In conclusion, our 12-year study offers a comprehensive analysis of the incidence and outcomes of PPMI in TAVI patients, utilizing both VARC-2 and VARC-3 criteria. The high prevalence of elevated baseline hs-cTnT concentrations is indicative of the advanced age and pre-existing cardiovascular conditions in this patient cohort. The VARC-3 criteria have proven to be a more effective tool for outcome discrimination. However, its practical implications in clinical management, as compared to traditional myocardial infarction criteria, require further investigation. Elevated baseline hs-cTnT are strong predictors of mortality and MACE at 1 year, whereas post-TAVI hs-cTnT concentrations were not associated with adverse outcomes.

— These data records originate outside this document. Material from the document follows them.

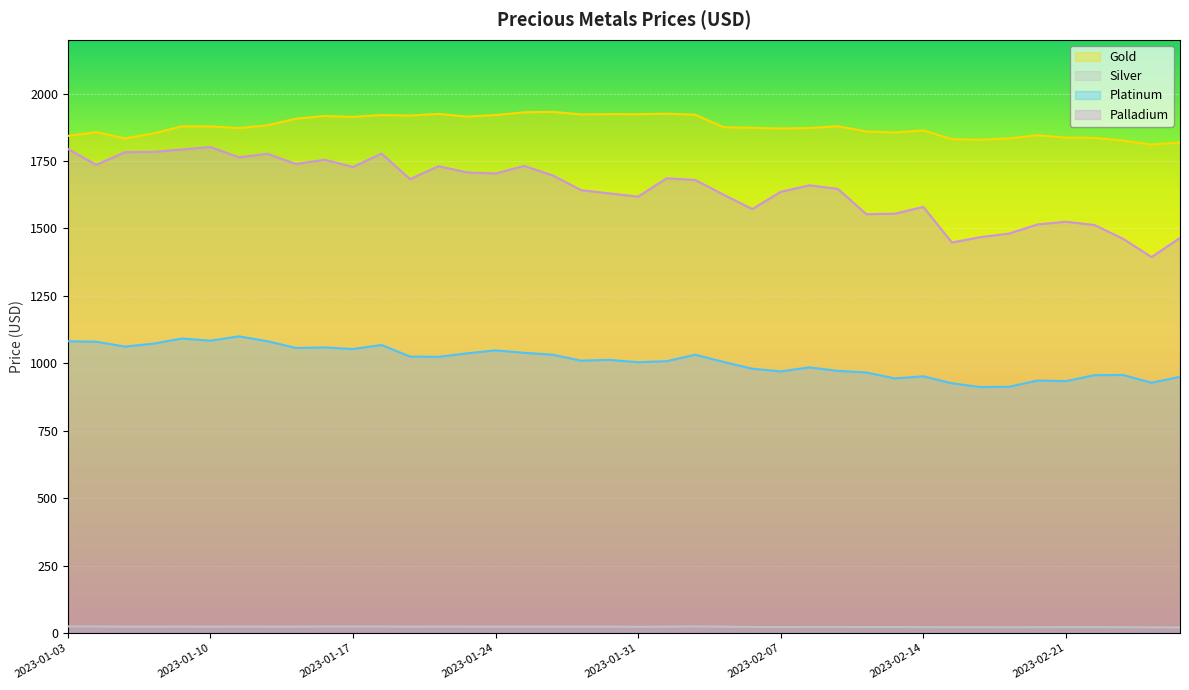

The Palladium series shows 1783.0 at 2023-01-05. True or false?

True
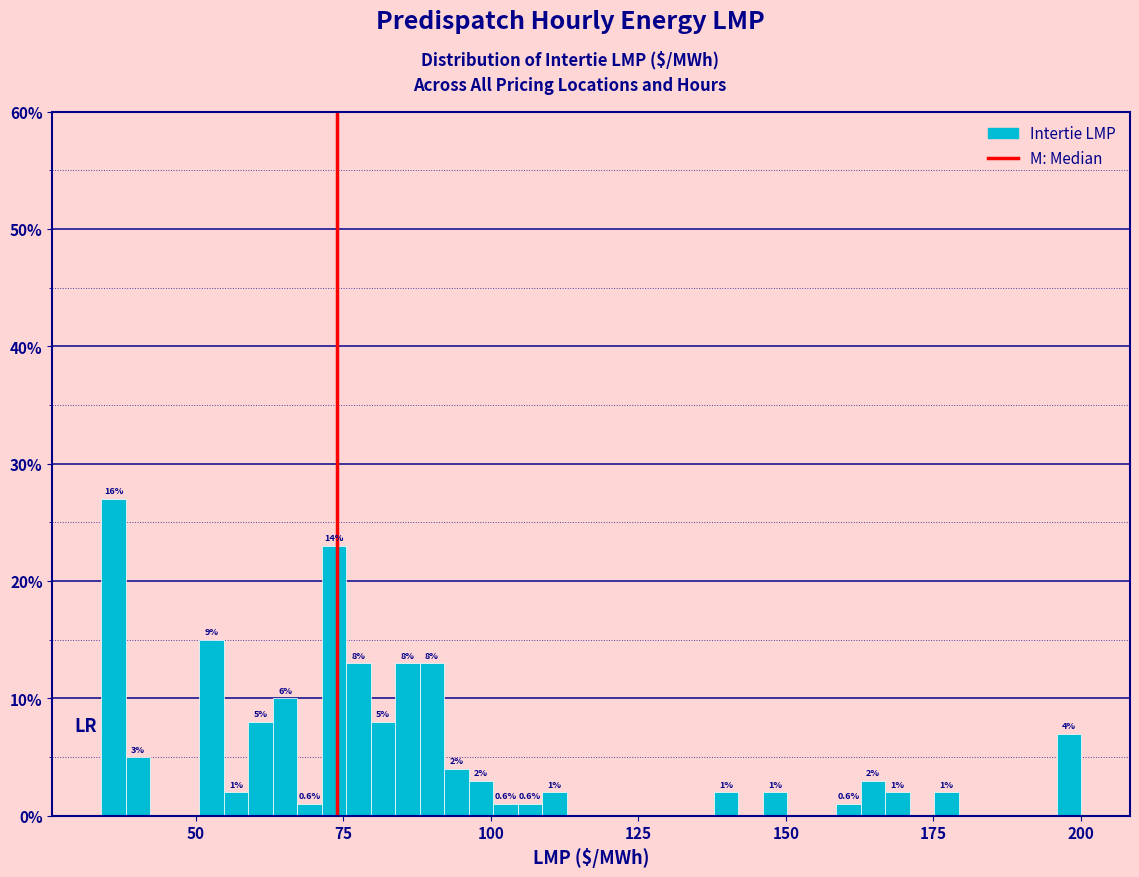

Read against the x-axis, roughly where is the centre of the tallest bar?

35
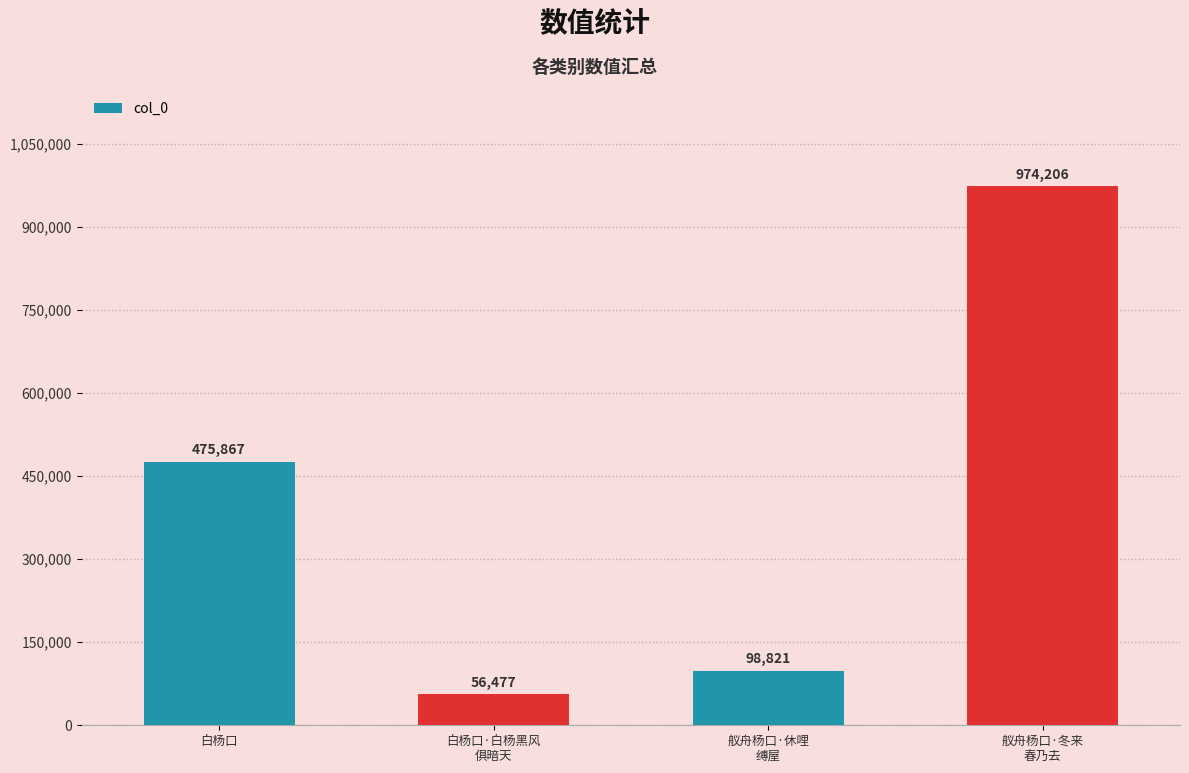

What position from the left is 舣舟杨口·休哩
缚屋?

3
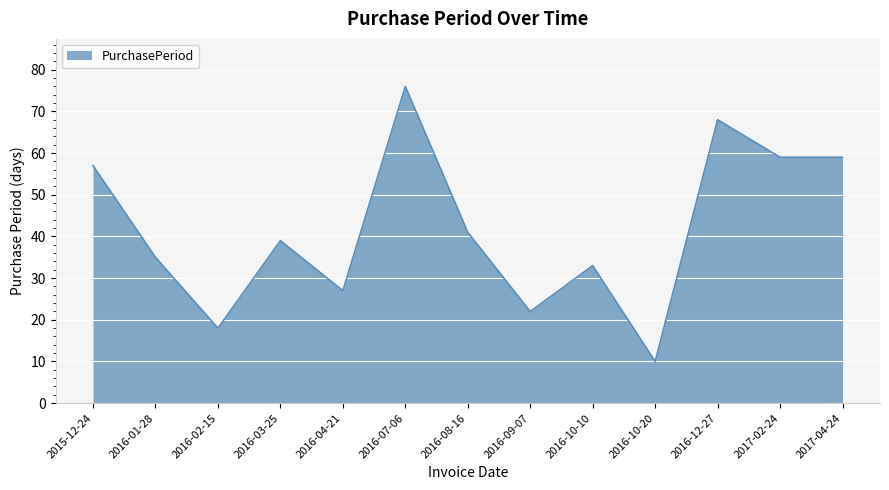

At which label does the data first exceed 39?

2015-12-24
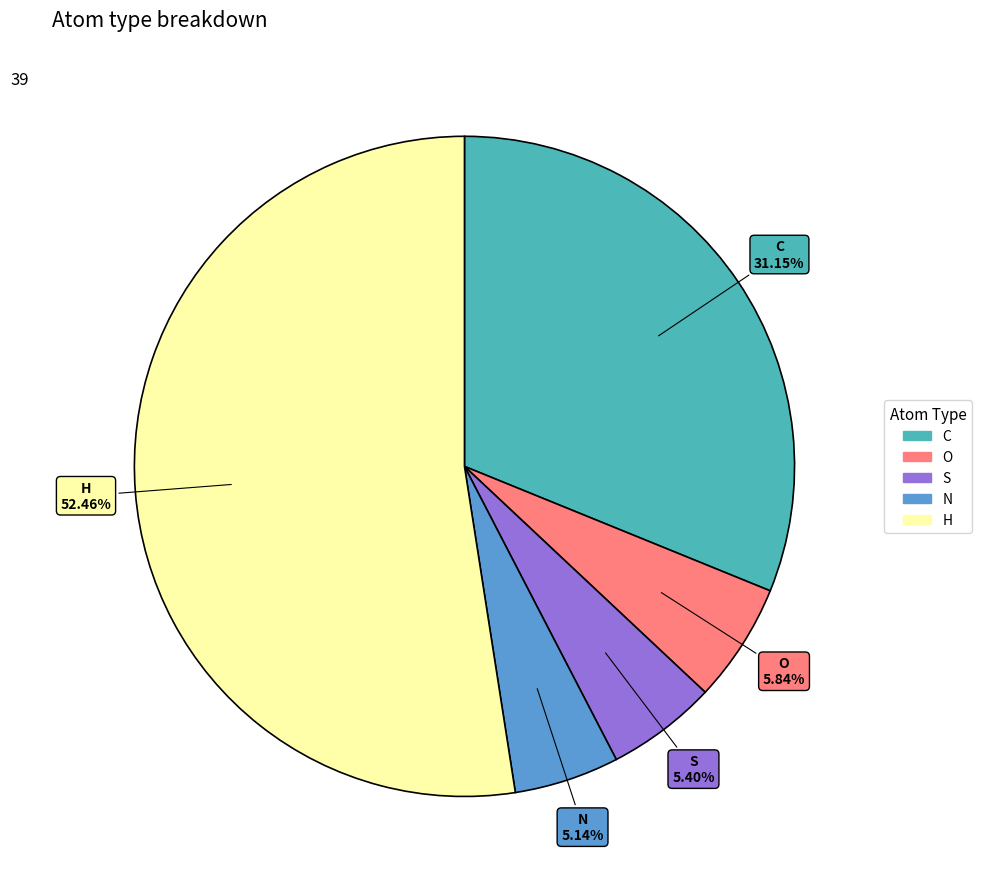

Which slice is the largest?

H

Further research is necessary to validate our findings further and explore the clinical utility of elevated baseline hs-cTnT levels.

Impact on daily practice

This study underscores the superiority of the VARC-3 criteria over VARC-2 in predicting post-TAVI, particularly highlighting the prognostic value of baseline hs-cTnT levels. It validates the relevance of VARC-3 for enhanced risk assessment, representing a significant advancement in patient care. Nonetheless, the integration of VARC-3 criteria into clinical practice and its impact on treatment strategies, especially in comparison to myocardial infarction diagnostics, warrants further research.